24 March 2009

There ain’t no such thing as a free lunch or the clash between YouTube and Warner Music

YouTube and its “broadcast yourself” is such a nice thing, isn’t it? One can view and listen to different content, either user generated and implicitly licensed or copyrighted and allegedly infringed, but in any case free of charge.
Many of the readers, however, will know that communicating a work of copyright to the public represents an exclusive right of the author of the work or of the respective copyright holder, such as a record label.

But how many of the users willing to broadcast them selves to the world at large have considered a possible copyright infingement prior to upload their videos showing them singing a Christmas song, providing tips and tricks with regard to a dificult piece of music or even dancing to a song hearable from the background?

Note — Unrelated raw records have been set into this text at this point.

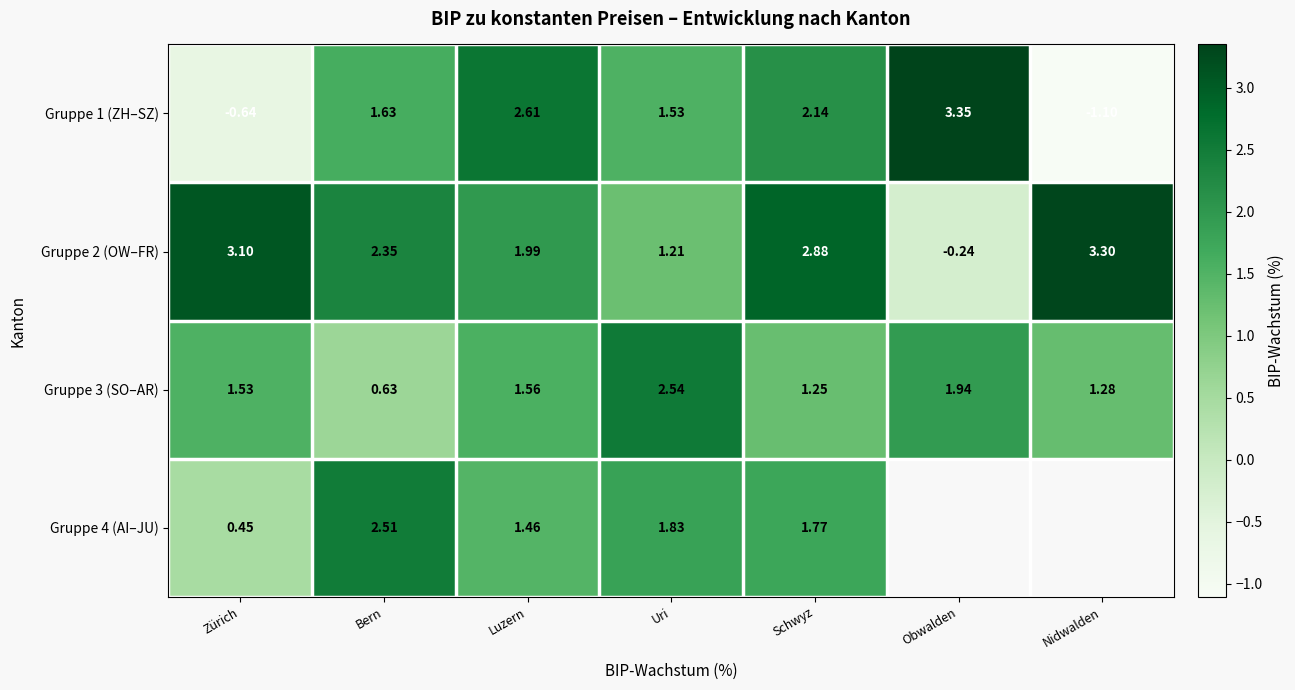

What is the spread (max minus min) of values at Bern?

1.9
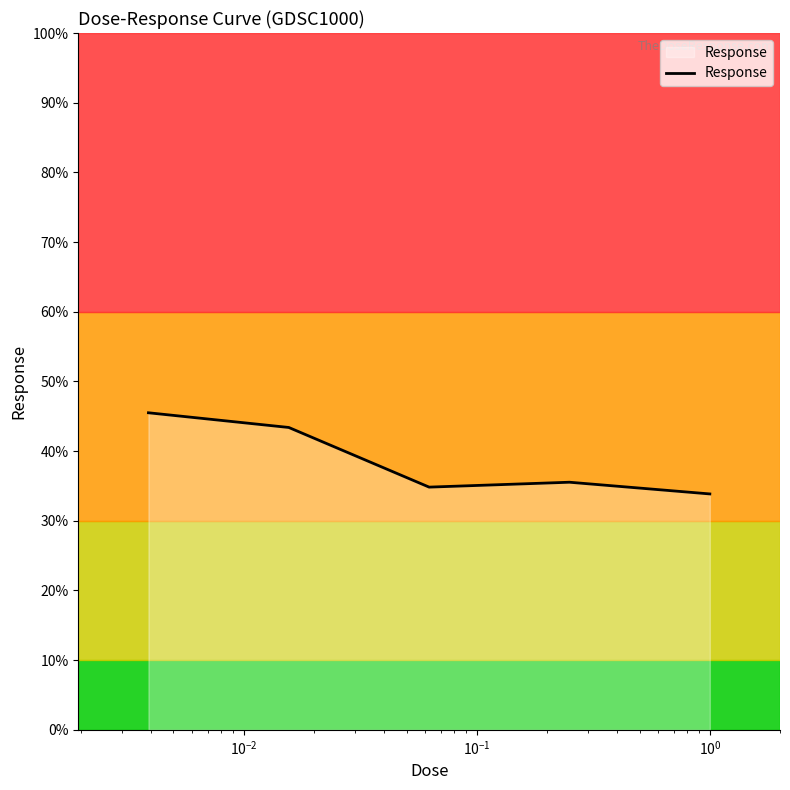

What is the maximum value shown in the chart?

45.5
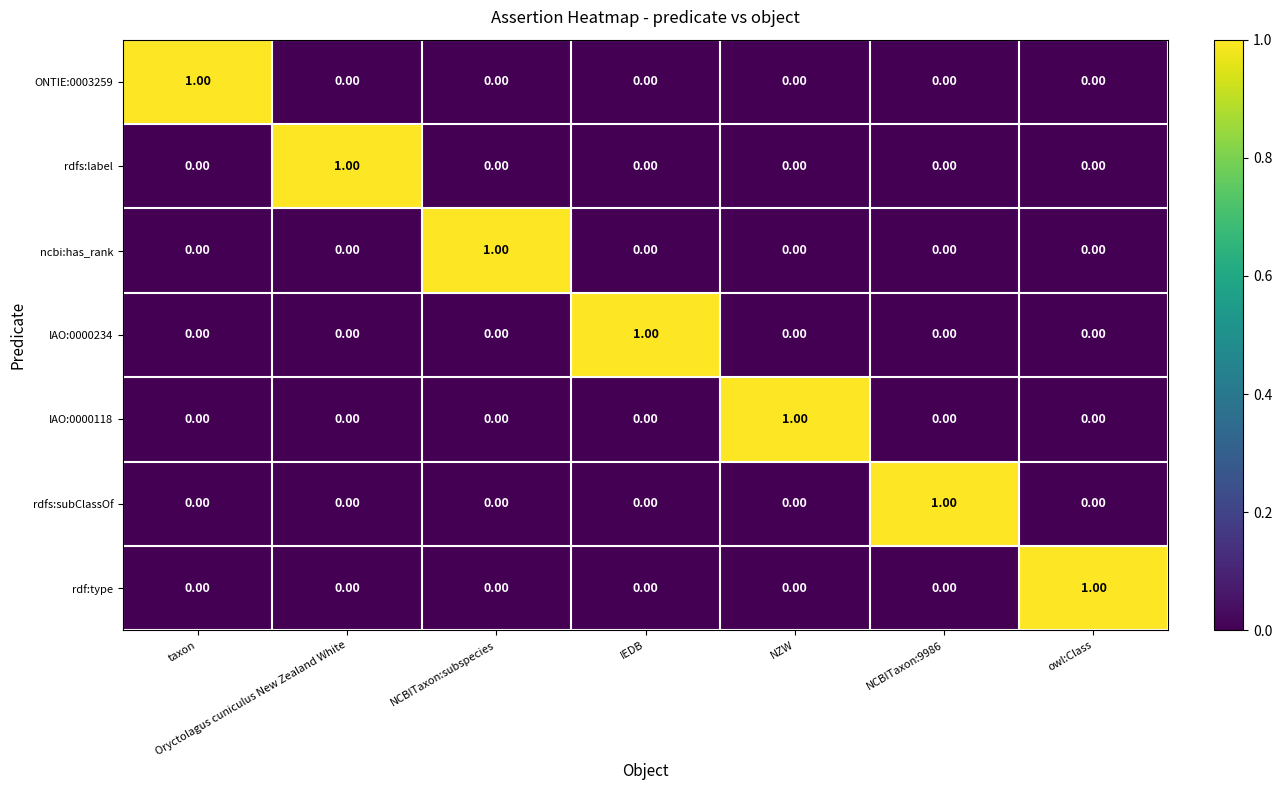

At how many categories does at least one series exceed 0?

7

Appearantly very few…

The New York Times reports on the ongoing disputes between YouTube and Warner Music, meanwhile leading to removals of copyrighted material or to setting said material mute in order not to infringe the copyrights in dispute.

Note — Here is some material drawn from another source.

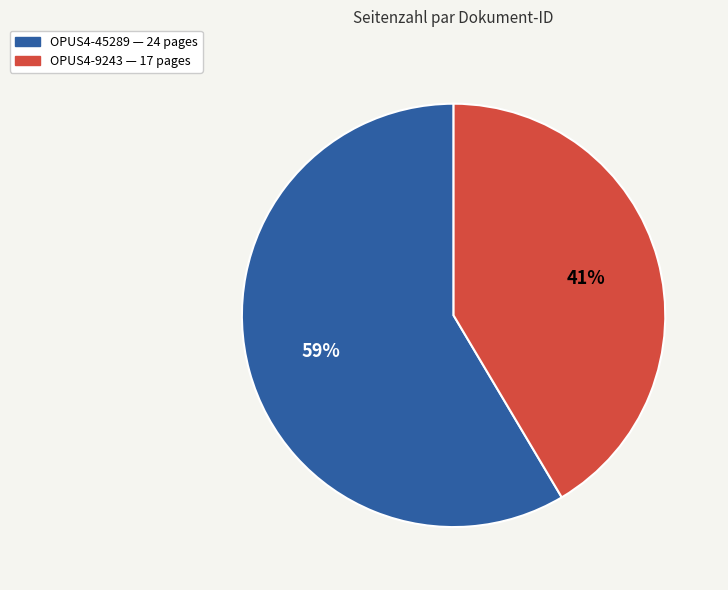

True or false: OPUS4-45289 accounts for 70% of the total.

False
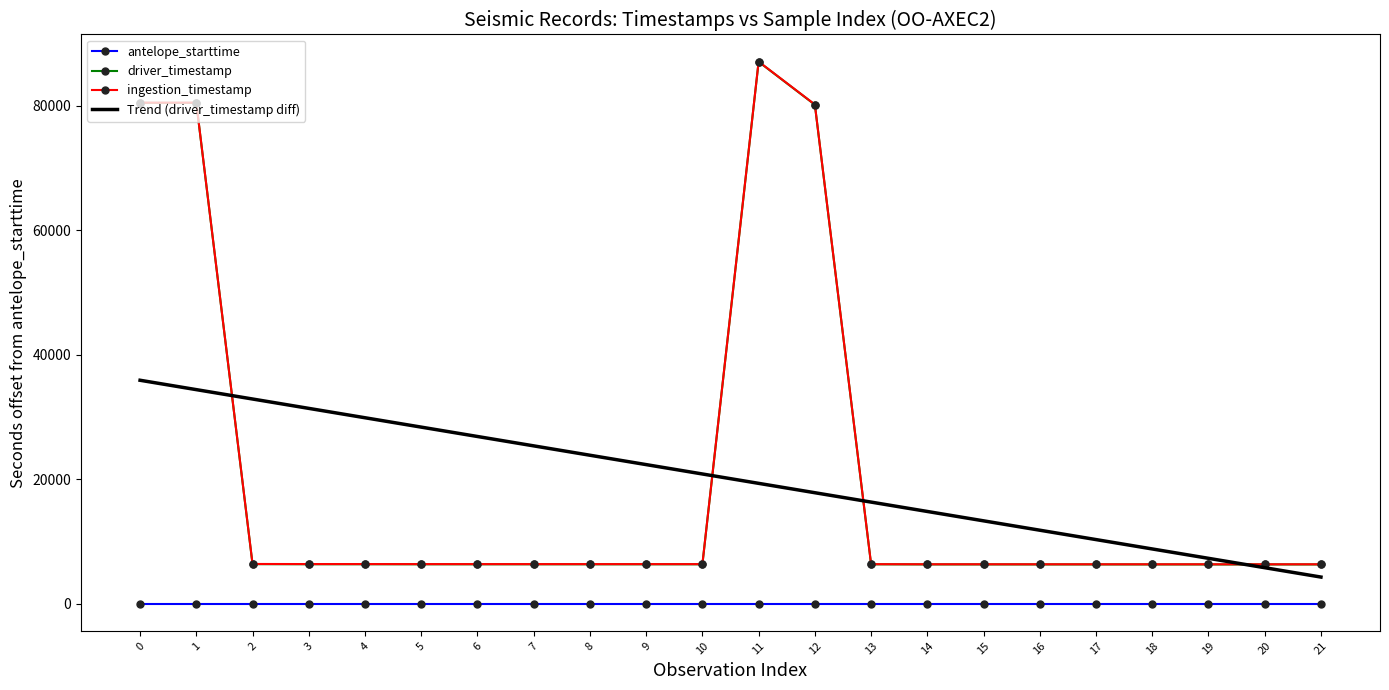

Read the driver_timestamp value at 2.

6368.5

No doubt, Warner have a just cause to protect their rights. Nevertheless they will have a serious issue to deal with, as any omission of theirs to undertake appropriate protective measurements could be interpreted as a weakness. On the other hand Warner are about to disgruntle their customers, for what the customers might respond on a tit-for-tat basis and punish Warner by boycotting their content.

Anyway an interesting case, where the last word has not yet been spoken.